Read the instructions thoroughly and prep the ingredients before you begin.
Preheat oven to 350ºF. Spray a 9x13 baking dish with cooking spray. Set aside.
In a large bowl, whisk together the flour, baking powder, and salt. Set aside.
In a stand mixer, beat the egg yolks and sugar until it turns a pale yellow color. Mix in the vanilla and milk until combined. Transfer the egg mixture to the bowl with the flour mixture. Fold until all is well combined. Set aside.

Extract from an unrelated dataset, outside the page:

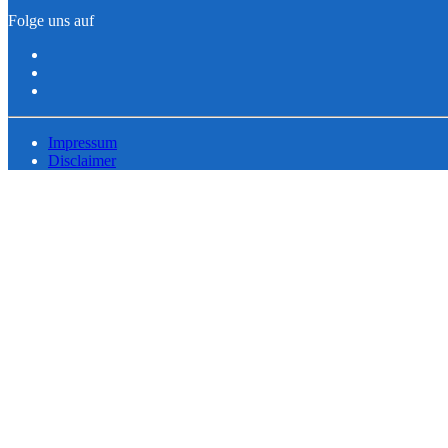
Folge uns auf
Impressum
Disclaimer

In the stand mixer, (make sure the bowl is clean!) beat the egg whites until you get stiff peaks. Careful not to over mix. This process should only take 4-5 minutes total. Fold the egg whites into the cake batter until all is well combined.
Transfer the cake batter to the prepared baking dish. Bake for 30-35 minutes then let the cake cool completely.
In a bowl, whisk the sweetened condensed milk, evaporated milk, and whole milk. Set aside.
Once the cake has cooled, poke holes all over the cake using a fork. Pour the 3 milks mixture on top making sure to cover the entire cake. Refrigerate for 2 hours, or overnight, until all the milks are soaked into the cake.
In a stand mixer, add the heavy whipping cream, vanilla extract, and salt. Sift in the powdered sugar and mix until you get soft peaks.
Spread the whipped cream evenly on top of the cake. Slice and serve with maraschino cherries. Enjoy!